Now why are we looking at this topic? Well, let’s start with some basic questions. Here is everything I’m about to say to you predestined from all eternity? If so, do I have any free choice about what I’m about to say? Could I do otherwise? Am I morally responsible, if I have no free choice, am I morally responsible for what I’m about to say? And could God have ordained otherwise? These are some of the basic questions that begin to emerge in this conversation, and the New Testament is really what starts off the discussion, because the New Testament contains certain statements that appear to lean toward fate. And in the ancient world, fate was a common concept. We see it in the Greeks. We see it in the Stoics.

So let’s look at a couple of these. In the book of Acts, we hear that people are doing what God purposed them to do beforehand. This is what we find in Acts four, for example. In Ephesians, we find Paul speaking about God predestinating us to our adoption in Christ. In Romans eight, we find talk of foreknowing and predestining believers. In Ephesians one, God choosing people in Christ, before the world, before the foundations of the world. So such statements tend to lead people to think, well, perhaps there is a certain type of fate here at work in Christianity.

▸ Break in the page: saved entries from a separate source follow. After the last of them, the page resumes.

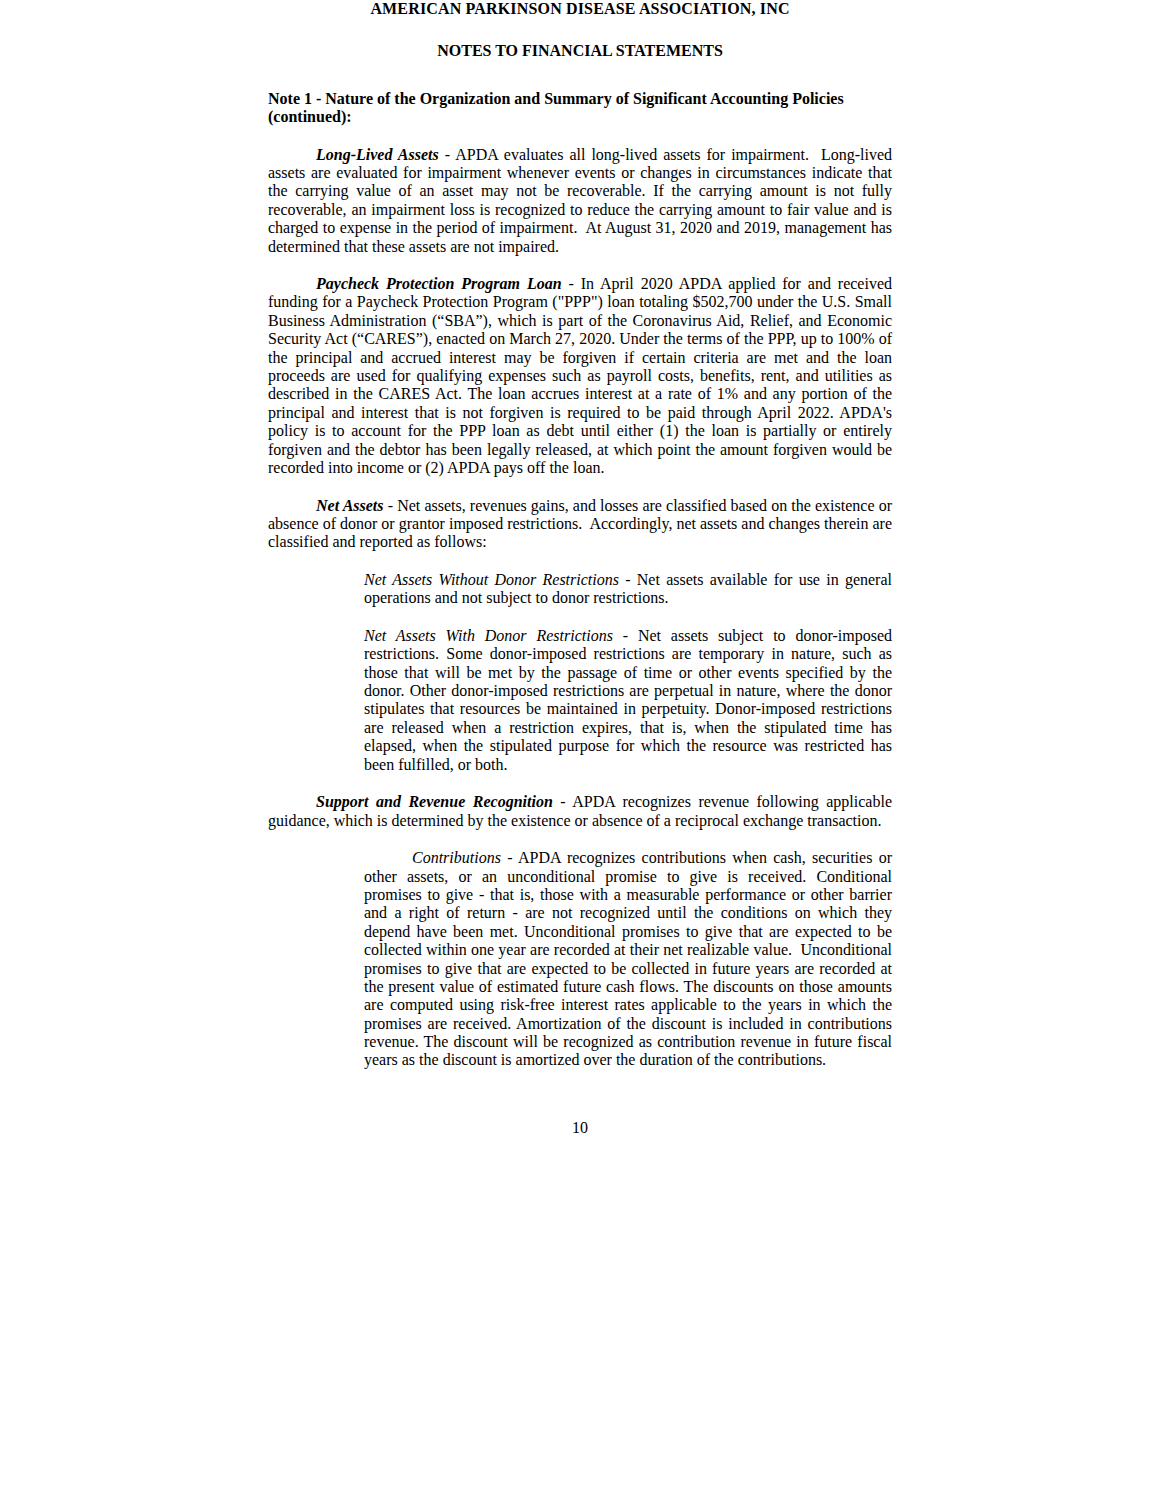AMERICAN PARKINSON DISEASE ASSOCIATION, INC
NOTES TO FINANCIAL STATEMENTS
Note 1 - Nature of the Organization and Summary of Significant Accounting Policies (continued):
Long-Lived Assets - APDA evaluates all long-lived assets for impairment. Long-lived assets are evaluated for impairment whenever events or changes in circumstances indicate that the carrying value of an asset may not be recoverable. If the carrying amount is not fully recoverable, an impairment loss is recognized to reduce the carrying amount to fair value and is charged to expense in the period of impairment. At August 31, 2020 and 2019, management has determined that these assets are not impaired.
Paycheck Protection Program Loan - In April 2020 APDA applied for and received funding for a Paycheck Protection Program ("PPP") loan totaling $502,700 under the U.S. Small Business Administration (“SBA”), which is part of the Coronavirus Aid, Relief, and Economic Security Act (“CARES”), enacted on March 27, 2020. Under the terms of the PPP, up to 100% of the principal and accrued interest may be forgiven if certain criteria are met and the loan proceeds are used for qualifying expenses such as payroll costs, benefits, rent, and utilities as described in the CARES Act. The loan accrues interest at a rate of 1% and any portion of the principal and interest that is not forgiven is required to be paid through April 2022. APDA's policy is to account for the PPP loan as debt until either (1) the loan is partially or entirely forgiven and the debtor has been legally released, at which point the amount forgiven would be recorded into income or (2) APDA pays off the loan.
Net Assets - Net assets, revenues gains, and losses are classified based on the existence or absence of donor or grantor imposed restrictions. Accordingly, net assets and changes therein are classified and reported as follows:
Net Assets Without Donor Restrictions - Net assets available for use in general operations and not subject to donor restrictions.
Net Assets With Donor Restrictions - Net assets subject to donor-imposed restrictions. Some donor-imposed restrictions are temporary in nature, such as those that will be met by the passage of time or other events specified by the donor. Other donor-imposed restrictions are perpetual in nature, where the donor stipulates that resources be maintained in perpetuity. Donor-imposed restrictions are released when a restriction expires, that is, when the stipulated time has elapsed, when the stipulated purpose for which the resource was restricted has been fulfilled, or both.
Support and Revenue Recognition - APDA recognizes revenue following applicable guidance, which is determined by the existence or absence of a reciprocal exchange transaction.
Contributions - APDA recognizes contributions when cash, securities or other assets, or an unconditional promise to give is received. Conditional promises to give - that is, those with a measurable performance or other barrier and a right of return - are not recognized until the conditions on which they depend have been met. Unconditional promises to give that are expected to be collected within one year are recorded at their net realizable value. Unconditional promises to give that are expected to be collected in future years are recorded at the present value of estimated future cash flows. The discounts on those amounts are computed using risk-free interest rates applicable to the years in which the promises are received. Amortization of the discount is included in contributions revenue. The discount will be recognized as contribution revenue in future fiscal years as the discount is amortized over the duration of the contributions.
10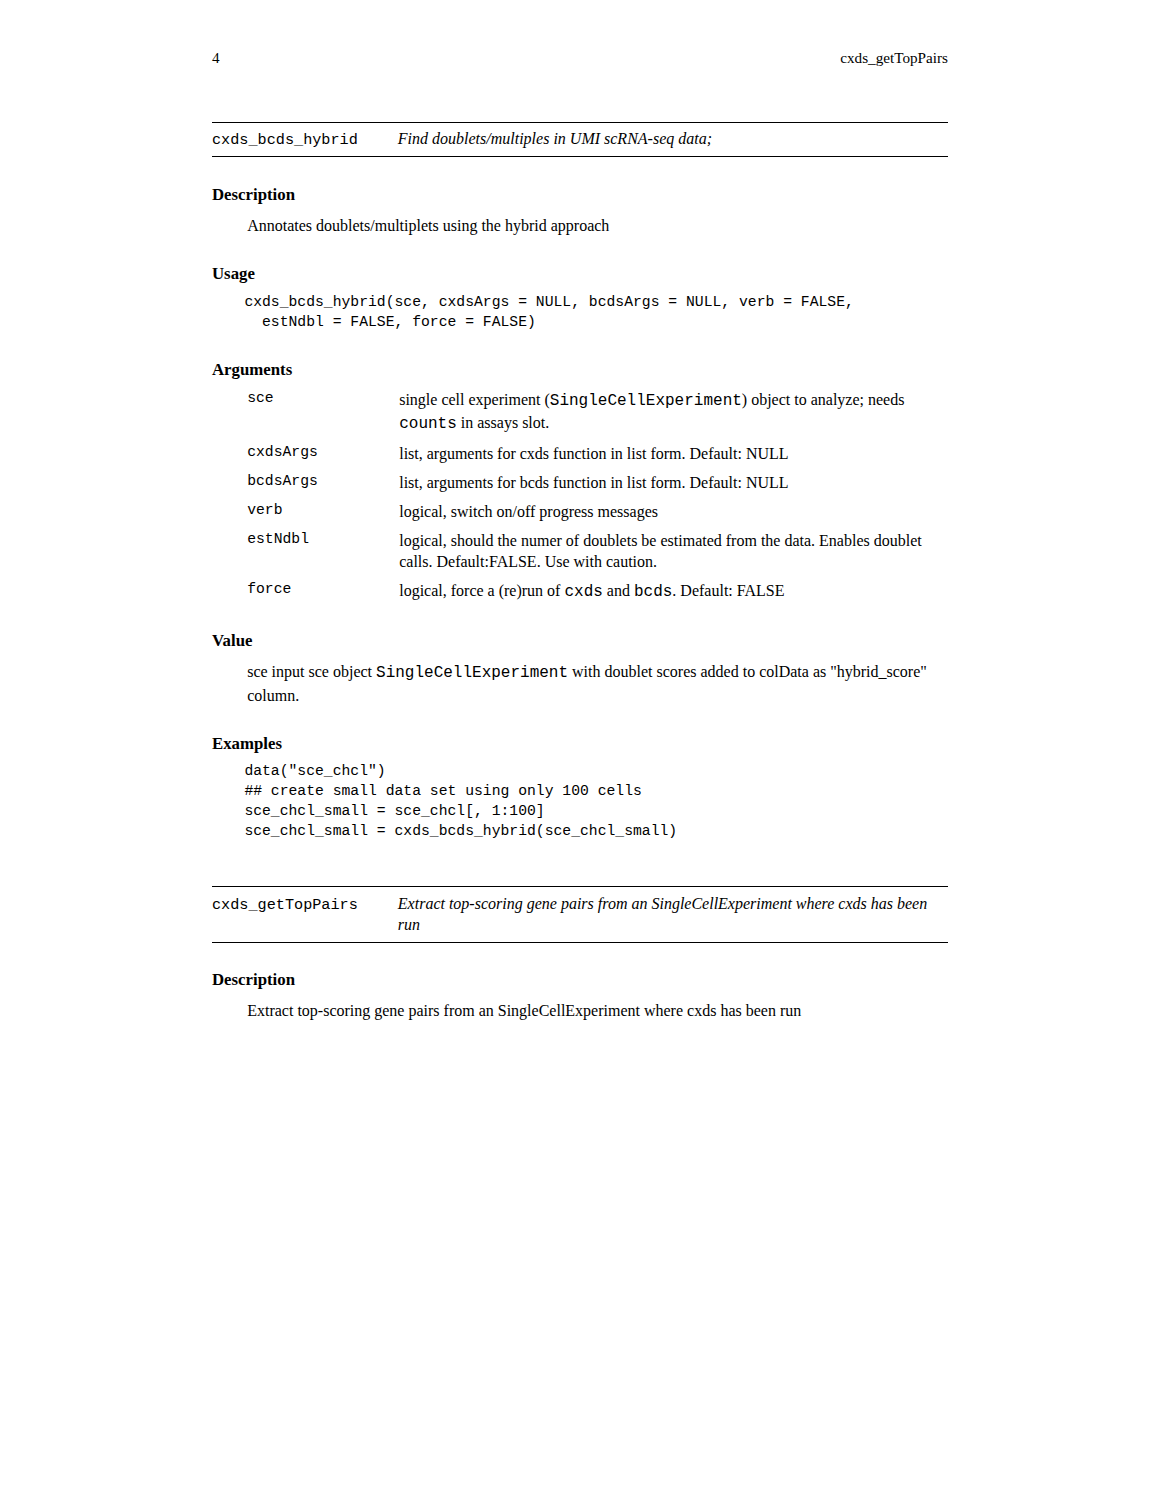4 cxds_getTopPairs
cxds_bcds_hybrid Find doublets/multiples in UMI scRNA-seq data;
Description
Annotates doublets/multiplets using the hybrid approach
Usage
cxds_bcds_hybrid(sce, cxdsArgs = NULL, bcdsArgs = NULL, verb = FALSE,
  estNdbl = FALSE, force = FALSE)
Arguments
sce
single cell experiment (SingleCellExperiment) object to analyze; needs counts in assays slot.
cxdsArgs
list, arguments for cxds function in list form. Default: NULL
bcdsArgs
list, arguments for bcds function in list form. Default: NULL
verb
logical, switch on/off progress messages
estNdbl
logical, should the numer of doublets be estimated from the data. Enables doublet calls. Default:FALSE. Use with caution.
force
logical, force a (re)run of cxds and bcds. Default: FALSE
Value
sce input sce object SingleCellExperiment with doublet scores added to colData as "hybrid_score" column.
Examples
data("sce_chcl")
## create small data set using only 100 cells
sce_chcl_small = sce_chcl[, 1:100]
sce_chcl_small = cxds_bcds_hybrid(sce_chcl_small)
cxds_getTopPairs Extract top-scoring gene pairs from an SingleCellExperiment where cxds has been run
Description
Extract top-scoring gene pairs from an SingleCellExperiment where cxds has been run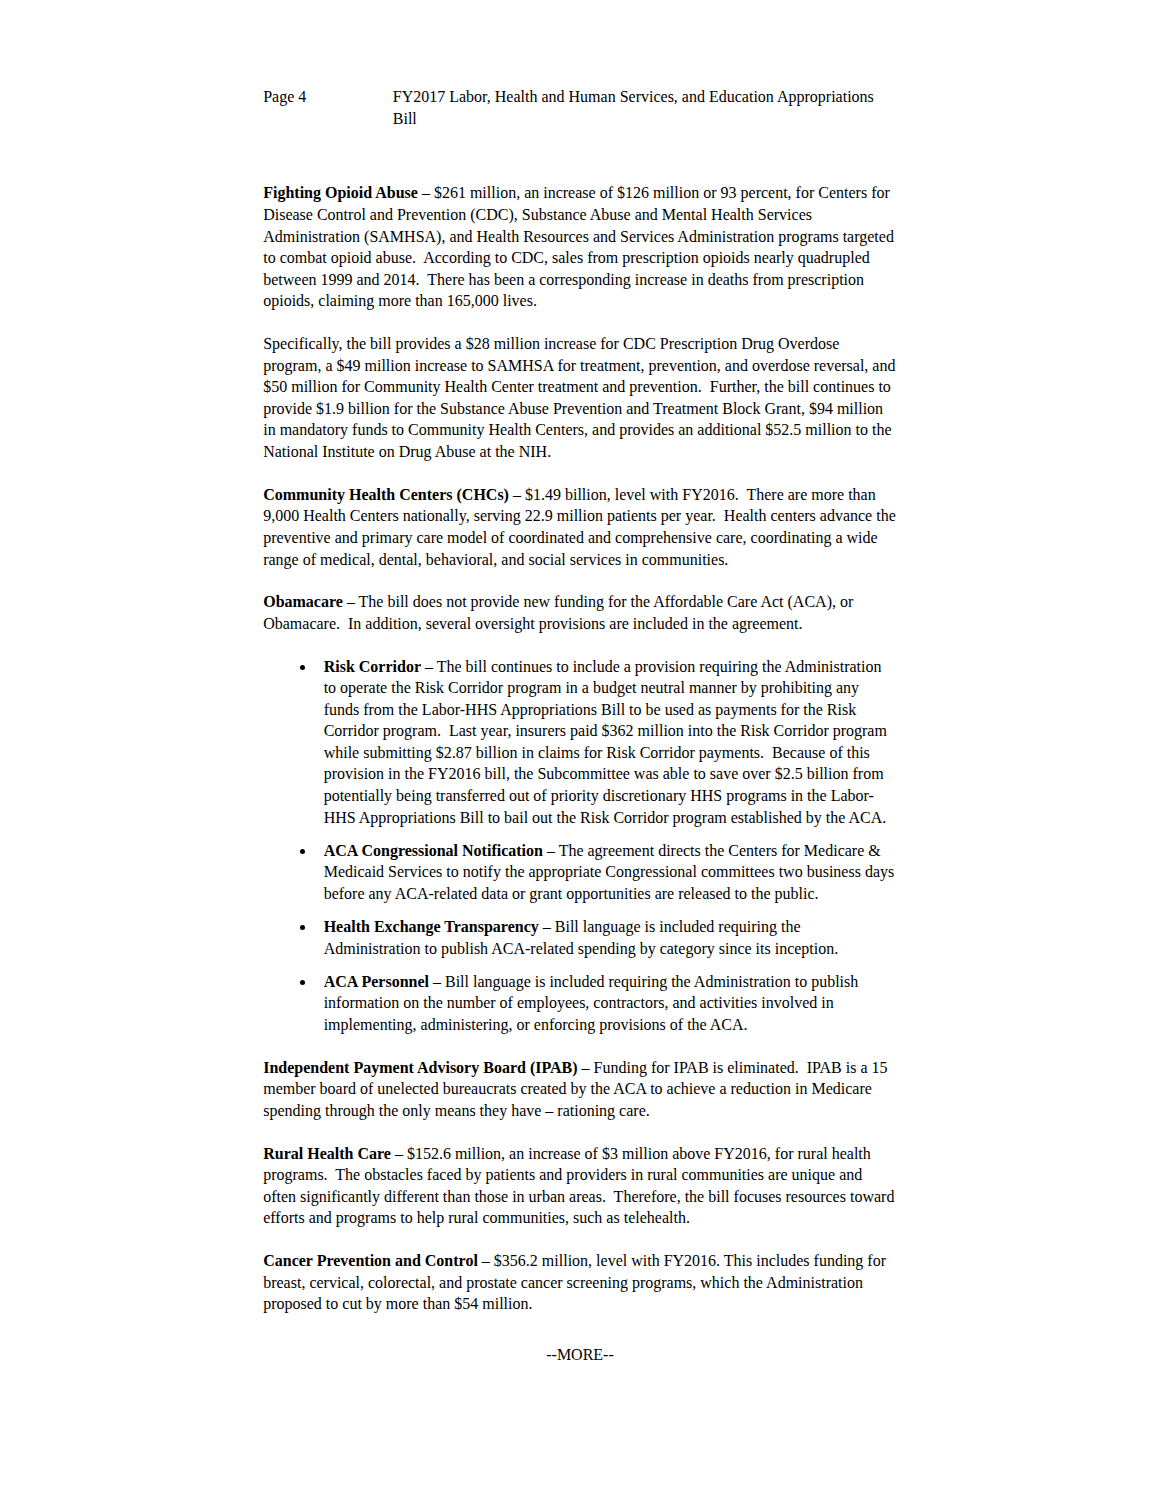Page 4 FY2017 Labor, Health and Human Services, and Education Appropriations Bill
Fighting Opioid Abuse – $261 million, an increase of $126 million or 93 percent, for Centers for Disease Control and Prevention (CDC), Substance Abuse and Mental Health Services Administration (SAMHSA), and Health Resources and Services Administration programs targeted to combat opioid abuse. According to CDC, sales from prescription opioids nearly quadrupled between 1999 and 2014. There has been a corresponding increase in deaths from prescription opioids, claiming more than 165,000 lives.
Specifically, the bill provides a $28 million increase for CDC Prescription Drug Overdose program, a $49 million increase to SAMHSA for treatment, prevention, and overdose reversal, and $50 million for Community Health Center treatment and prevention. Further, the bill continues to provide $1.9 billion for the Substance Abuse Prevention and Treatment Block Grant, $94 million in mandatory funds to Community Health Centers, and provides an additional $52.5 million to the National Institute on Drug Abuse at the NIH.
Community Health Centers (CHCs) – $1.49 billion, level with FY2016. There are more than 9,000 Health Centers nationally, serving 22.9 million patients per year. Health centers advance the preventive and primary care model of coordinated and comprehensive care, coordinating a wide range of medical, dental, behavioral, and social services in communities.
Obamacare – The bill does not provide new funding for the Affordable Care Act (ACA), or Obamacare. In addition, several oversight provisions are included in the agreement.
Risk Corridor – The bill continues to include a provision requiring the Administration to operate the Risk Corridor program in a budget neutral manner by prohibiting any funds from the Labor-HHS Appropriations Bill to be used as payments for the Risk Corridor program. Last year, insurers paid $362 million into the Risk Corridor program while submitting $2.87 billion in claims for Risk Corridor payments. Because of this provision in the FY2016 bill, the Subcommittee was able to save over $2.5 billion from potentially being transferred out of priority discretionary HHS programs in the Labor-HHS Appropriations Bill to bail out the Risk Corridor program established by the ACA.
ACA Congressional Notification – The agreement directs the Centers for Medicare & Medicaid Services to notify the appropriate Congressional committees two business days before any ACA-related data or grant opportunities are released to the public.
Health Exchange Transparency – Bill language is included requiring the Administration to publish ACA-related spending by category since its inception.
ACA Personnel – Bill language is included requiring the Administration to publish information on the number of employees, contractors, and activities involved in implementing, administering, or enforcing provisions of the ACA.
Independent Payment Advisory Board (IPAB) – Funding for IPAB is eliminated. IPAB is a 15 member board of unelected bureaucrats created by the ACA to achieve a reduction in Medicare spending through the only means they have – rationing care.
Rural Health Care – $152.6 million, an increase of $3 million above FY2016, for rural health programs. The obstacles faced by patients and providers in rural communities are unique and often significantly different than those in urban areas. Therefore, the bill focuses resources toward efforts and programs to help rural communities, such as telehealth.
Cancer Prevention and Control – $356.2 million, level with FY2016. This includes funding for breast, cervical, colorectal, and prostate cancer screening programs, which the Administration proposed to cut by more than $54 million.
--MORE--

And the fact of the matter is, all Christian traditions believe in predestination. Why? Because Scripture speaks about predestination. The question is not whether they believe in predestination. The question is, what is it? What is it that they believe about it? What does it mean that God chose someone or predestined someone? What does it mean? Does it mean that we have no choice in these matters? Does it mean that those who believe or don’t believe really do so, just because God determined it in advance? Is our belief and unbelief, even our sins traceable to God? Is he to blame and not us? What’s the relationship between our choosing and His foreknowledge as well? These are the sorts of questions that these naturally raise, and these are the sorts of questions we’ll be looking at in the history of Western Latin Christianity, from really the dawn of the church through the Reformation, rather large span.

So the roadmap for what we’re going to be doing, and this will probably take two sessions, I anticipate not just one, is that we’ll begin with the Latin Church Fathers on predestination, before Augustine of Hippo and then after that, we’ll have to look specifically at Augustine. And the reason is because Augustine changes the conversation. I had mentioned in an earlier talk, the first talk I had done here, which is all about terms and concepts and orienting us to the types of sessions we’d be doing, that Augustine of Hippo was always a catalytic figure, always changing the nature of the discussion for the Latin West. And he does so definitively. All of Catholicism and all of Protestantism is indebted to Augustine in some way, shape or form. They all trace their roots to his ideas and insights.

So after looking at Augustine on his own and the way he changed the conversation, we’ll also look at the medieval reception and developments that follow on the heels of Augustine, and then this will set the stage for the Reformation and post-Reformation discussions, which continue in the lineage of this scholastic development.

But why? Why are we looking at this? We’re not really looking at this because I’m interested in talking about predestination. That’s actually not what I’m most interested in. So if the worry is that this seems to be an obscure topic in which you have no particular interest, be assured that’s not where we’re focused. What I’m most interested in is that this discussion about predestination, foreknowledge, free choice really goes to the heart of how do the Latin Western Christian writers think about how God and world interact. Think about God’s choices and our choices. Think about divine causality and our response. How do they think about that?